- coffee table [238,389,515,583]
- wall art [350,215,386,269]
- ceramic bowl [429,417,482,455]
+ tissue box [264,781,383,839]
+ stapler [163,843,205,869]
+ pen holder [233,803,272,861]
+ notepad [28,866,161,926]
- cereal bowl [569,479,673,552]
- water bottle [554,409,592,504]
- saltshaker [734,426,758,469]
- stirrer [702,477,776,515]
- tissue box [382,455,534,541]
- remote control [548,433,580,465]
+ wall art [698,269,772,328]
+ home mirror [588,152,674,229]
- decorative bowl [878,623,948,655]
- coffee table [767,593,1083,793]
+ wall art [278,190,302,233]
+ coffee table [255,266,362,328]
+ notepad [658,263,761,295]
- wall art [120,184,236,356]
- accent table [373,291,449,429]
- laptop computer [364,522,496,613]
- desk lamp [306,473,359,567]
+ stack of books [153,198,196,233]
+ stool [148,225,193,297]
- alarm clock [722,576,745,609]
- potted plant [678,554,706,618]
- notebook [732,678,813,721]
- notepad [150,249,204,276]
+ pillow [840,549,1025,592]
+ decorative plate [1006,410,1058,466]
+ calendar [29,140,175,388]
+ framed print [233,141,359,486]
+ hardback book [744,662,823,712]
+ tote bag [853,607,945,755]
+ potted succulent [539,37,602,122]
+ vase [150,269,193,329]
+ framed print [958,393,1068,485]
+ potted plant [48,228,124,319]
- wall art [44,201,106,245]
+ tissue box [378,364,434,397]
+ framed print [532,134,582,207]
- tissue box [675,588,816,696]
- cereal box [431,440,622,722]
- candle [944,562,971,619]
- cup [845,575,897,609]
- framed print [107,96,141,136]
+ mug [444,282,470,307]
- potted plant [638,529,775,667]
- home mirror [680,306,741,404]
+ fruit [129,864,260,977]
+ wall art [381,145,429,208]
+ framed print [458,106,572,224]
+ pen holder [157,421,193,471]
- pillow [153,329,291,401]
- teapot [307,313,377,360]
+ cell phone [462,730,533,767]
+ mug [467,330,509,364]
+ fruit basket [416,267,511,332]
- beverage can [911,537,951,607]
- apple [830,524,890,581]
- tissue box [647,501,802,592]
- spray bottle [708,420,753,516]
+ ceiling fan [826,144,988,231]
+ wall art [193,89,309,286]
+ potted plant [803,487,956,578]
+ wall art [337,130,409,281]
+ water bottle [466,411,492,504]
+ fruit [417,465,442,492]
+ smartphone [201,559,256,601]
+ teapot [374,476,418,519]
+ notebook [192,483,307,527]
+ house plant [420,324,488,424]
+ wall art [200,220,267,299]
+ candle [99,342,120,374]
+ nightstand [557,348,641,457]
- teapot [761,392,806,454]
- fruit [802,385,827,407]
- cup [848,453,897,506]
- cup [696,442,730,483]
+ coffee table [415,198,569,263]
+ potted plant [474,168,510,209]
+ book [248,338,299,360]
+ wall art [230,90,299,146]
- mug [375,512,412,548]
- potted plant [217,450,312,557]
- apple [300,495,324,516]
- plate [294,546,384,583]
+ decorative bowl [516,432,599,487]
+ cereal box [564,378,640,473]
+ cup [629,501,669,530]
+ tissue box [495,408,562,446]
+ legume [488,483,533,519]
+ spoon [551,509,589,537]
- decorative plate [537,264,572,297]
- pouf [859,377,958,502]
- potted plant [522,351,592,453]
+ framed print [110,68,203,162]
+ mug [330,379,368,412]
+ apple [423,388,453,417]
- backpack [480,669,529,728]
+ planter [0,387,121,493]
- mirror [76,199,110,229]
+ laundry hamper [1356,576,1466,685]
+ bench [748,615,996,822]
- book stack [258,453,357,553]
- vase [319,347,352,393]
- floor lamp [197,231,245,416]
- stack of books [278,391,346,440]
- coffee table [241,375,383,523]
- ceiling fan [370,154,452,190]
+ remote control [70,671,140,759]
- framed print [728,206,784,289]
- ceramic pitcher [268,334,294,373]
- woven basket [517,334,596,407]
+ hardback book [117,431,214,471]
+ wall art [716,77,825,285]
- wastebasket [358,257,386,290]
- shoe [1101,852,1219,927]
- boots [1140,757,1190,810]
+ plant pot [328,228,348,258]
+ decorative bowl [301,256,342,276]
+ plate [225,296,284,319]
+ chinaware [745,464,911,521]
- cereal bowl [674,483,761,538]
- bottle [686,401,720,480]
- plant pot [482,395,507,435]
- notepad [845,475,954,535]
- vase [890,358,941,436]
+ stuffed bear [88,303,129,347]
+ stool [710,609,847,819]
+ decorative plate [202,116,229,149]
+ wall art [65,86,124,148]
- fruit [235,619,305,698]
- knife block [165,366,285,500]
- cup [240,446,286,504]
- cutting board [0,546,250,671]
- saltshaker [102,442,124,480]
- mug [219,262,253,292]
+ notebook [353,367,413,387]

**PROMPT**
Starting at the first line and ending at the last, restate the material word for word.

**REPLY**
- coffee table [238,389,515,583]
- wall art [350,215,386,269]
- ceramic bowl [429,417,482,455]
+ tissue box [264,781,383,839]
+ stapler [163,843,205,869]
+ pen holder [233,803,272,861]
+ notepad [28,866,161,926]
- cereal bowl [569,479,673,552]
- water bottle [554,409,592,504]
- saltshaker [734,426,758,469]
- stirrer [702,477,776,515]
- tissue box [382,455,534,541]
- remote control [548,433,580,465]
+ wall art [698,269,772,328]
+ home mirror [588,152,674,229]
- decorative bowl [878,623,948,655]
- coffee table [767,593,1083,793]
+ wall art [278,190,302,233]
+ coffee table [255,266,362,328]
+ notepad [658,263,761,295]
- wall art [120,184,236,356]
- accent table [373,291,449,429]
- laptop computer [364,522,496,613]
- desk lamp [306,473,359,567]
+ stack of books [153,198,196,233]
+ stool [148,225,193,297]
- alarm clock [722,576,745,609]
- potted plant [678,554,706,618]
- notebook [732,678,813,721]
- notepad [150,249,204,276]
+ pillow [840,549,1025,592]
+ decorative plate [1006,410,1058,466]
+ calendar [29,140,175,388]
+ framed print [233,141,359,486]
+ hardback book [744,662,823,712]
+ tote bag [853,607,945,755]
+ potted succulent [539,37,602,122]
+ vase [150,269,193,329]
+ framed print [958,393,1068,485]
+ potted plant [48,228,124,319]
- wall art [44,201,106,245]
+ tissue box [378,364,434,397]
+ framed print [532,134,582,207]
- tissue box [675,588,816,696]
- cereal box [431,440,622,722]
- candle [944,562,971,619]
- cup [845,575,897,609]
- framed print [107,96,141,136]
+ mug [444,282,470,307]
- potted plant [638,529,775,667]
- home mirror [680,306,741,404]
+ fruit [129,864,260,977]
+ wall art [381,145,429,208]
+ framed print [458,106,572,224]
+ pen holder [157,421,193,471]
- pillow [153,329,291,401]
- teapot [307,313,377,360]
+ cell phone [462,730,533,767]
+ mug [467,330,509,364]
+ fruit basket [416,267,511,332]
- beverage can [911,537,951,607]
- apple [830,524,890,581]
- tissue box [647,501,802,592]
- spray bottle [708,420,753,516]
+ ceiling fan [826,144,988,231]
+ wall art [193,89,309,286]
+ potted plant [803,487,956,578]
+ wall art [337,130,409,281]
+ water bottle [466,411,492,504]
+ fruit [417,465,442,492]
+ smartphone [201,559,256,601]
+ teapot [374,476,418,519]
+ notebook [192,483,307,527]
+ house plant [420,324,488,424]
+ wall art [200,220,267,299]
+ candle [99,342,120,374]
+ nightstand [557,348,641,457]
- teapot [761,392,806,454]
- fruit [802,385,827,407]
- cup [848,453,897,506]
- cup [696,442,730,483]
+ coffee table [415,198,569,263]
+ potted plant [474,168,510,209]
+ book [248,338,299,360]
+ wall art [230,90,299,146]
- mug [375,512,412,548]
- potted plant [217,450,312,557]
- apple [300,495,324,516]
- plate [294,546,384,583]
+ decorative bowl [516,432,599,487]
+ cereal box [564,378,640,473]
+ cup [629,501,669,530]
+ tissue box [495,408,562,446]
+ legume [488,483,533,519]
+ spoon [551,509,589,537]
- decorative plate [537,264,572,297]
- pouf [859,377,958,502]
- potted plant [522,351,592,453]
+ framed print [110,68,203,162]
+ mug [330,379,368,412]
+ apple [423,388,453,417]
- backpack [480,669,529,728]
+ planter [0,387,121,493]
- mirror [76,199,110,229]
+ laundry hamper [1356,576,1466,685]
+ bench [748,615,996,822]
- book stack [258,453,357,553]
- vase [319,347,352,393]
- floor lamp [197,231,245,416]
- stack of books [278,391,346,440]
- coffee table [241,375,383,523]
- ceiling fan [370,154,452,190]
+ remote control [70,671,140,759]
- framed print [728,206,784,289]
- ceramic pitcher [268,334,294,373]
- woven basket [517,334,596,407]
+ hardback book [117,431,214,471]
+ wall art [716,77,825,285]
- wastebasket [358,257,386,290]
- shoe [1101,852,1219,927]
- boots [1140,757,1190,810]
+ plant pot [328,228,348,258]
+ decorative bowl [301,256,342,276]
+ plate [225,296,284,319]
+ chinaware [745,464,911,521]
- cereal bowl [674,483,761,538]
- bottle [686,401,720,480]
- plant pot [482,395,507,435]
- notepad [845,475,954,535]
- vase [890,358,941,436]
+ stuffed bear [88,303,129,347]
+ stool [710,609,847,819]
+ decorative plate [202,116,229,149]
+ wall art [65,86,124,148]
- fruit [235,619,305,698]
- knife block [165,366,285,500]
- cup [240,446,286,504]
- cutting board [0,546,250,671]
- saltshaker [102,442,124,480]
- mug [219,262,253,292]
+ notebook [353,367,413,387]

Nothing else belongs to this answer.